-- SOURCE INFORMATION follows --
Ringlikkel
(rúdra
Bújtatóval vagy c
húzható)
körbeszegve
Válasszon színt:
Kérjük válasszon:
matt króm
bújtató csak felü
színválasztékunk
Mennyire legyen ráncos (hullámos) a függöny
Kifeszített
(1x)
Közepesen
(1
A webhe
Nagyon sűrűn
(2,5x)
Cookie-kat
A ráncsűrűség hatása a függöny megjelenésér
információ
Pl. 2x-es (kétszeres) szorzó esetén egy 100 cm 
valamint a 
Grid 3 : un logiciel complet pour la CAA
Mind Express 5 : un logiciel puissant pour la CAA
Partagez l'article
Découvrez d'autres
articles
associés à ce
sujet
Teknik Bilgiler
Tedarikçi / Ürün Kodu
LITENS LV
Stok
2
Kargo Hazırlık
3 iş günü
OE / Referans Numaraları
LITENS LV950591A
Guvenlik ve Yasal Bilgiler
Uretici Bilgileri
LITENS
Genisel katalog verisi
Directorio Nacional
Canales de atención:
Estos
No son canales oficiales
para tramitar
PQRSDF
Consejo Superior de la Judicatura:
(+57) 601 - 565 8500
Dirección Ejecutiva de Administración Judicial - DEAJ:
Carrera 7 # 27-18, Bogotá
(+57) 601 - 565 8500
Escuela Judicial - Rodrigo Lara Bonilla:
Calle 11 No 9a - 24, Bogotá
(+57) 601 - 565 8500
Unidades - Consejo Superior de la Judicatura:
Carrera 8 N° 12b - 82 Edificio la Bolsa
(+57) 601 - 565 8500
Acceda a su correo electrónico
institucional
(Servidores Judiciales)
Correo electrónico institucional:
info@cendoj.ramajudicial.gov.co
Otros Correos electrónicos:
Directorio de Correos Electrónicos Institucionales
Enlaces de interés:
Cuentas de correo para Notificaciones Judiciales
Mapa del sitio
-- SOURCE INFORMATION concluded --
PROBLEM STATEMENT -
Everything from the line that has "Nagyon sűrűn" to the final line above should be retyped exactly, and nothing else.

EXPECTED ANSWER -
Nagyon sűrűn
(2,5x)
Cookie-kat
A ráncsűrűség hatása a függöny megjelenésér
információ
Pl. 2x-es (kétszeres) szorzó esetén egy 100 cm 
valamint a 
Grid 3 : un logiciel complet pour la CAA
Mind Express 5 : un logiciel puissant pour la CAA
Partagez l'article
Découvrez d'autres
articles
associés à ce
sujet
Teknik Bilgiler
Tedarikçi / Ürün Kodu
LITENS LV
Stok
2
Kargo Hazırlık
3 iş günü
OE / Referans Numaraları
LITENS LV950591A
Guvenlik ve Yasal Bilgiler
Uretici Bilgileri
LITENS
Genisel katalog verisi
Directorio Nacional
Canales de atención:
Estos
No son canales oficiales
para tramitar
PQRSDF
Consejo Superior de la Judicatura:
(+57) 601 - 565 8500
Dirección Ejecutiva de Administración Judicial - DEAJ:
Carrera 7 # 27-18, Bogotá
(+57) 601 - 565 8500
Escuela Judicial - Rodrigo Lara Bonilla:
Calle 11 No 9a - 24, Bogotá
(+57) 601 - 565 8500
Unidades - Consejo Superior de la Judicatura:
Carrera 8 N° 12b - 82 Edificio la Bolsa
(+57) 601 - 565 8500
Acceda a su correo electrónico
institucional
(Servidores Judiciales)
Correo electrónico institucional:
info@cendoj.ramajudicial.gov.co
Otros Correos electrónicos:
Directorio de Correos Electrónicos Institucionales
Enlaces de interés:
Cuentas de correo para Notificaciones Judiciales
Mapa del sitio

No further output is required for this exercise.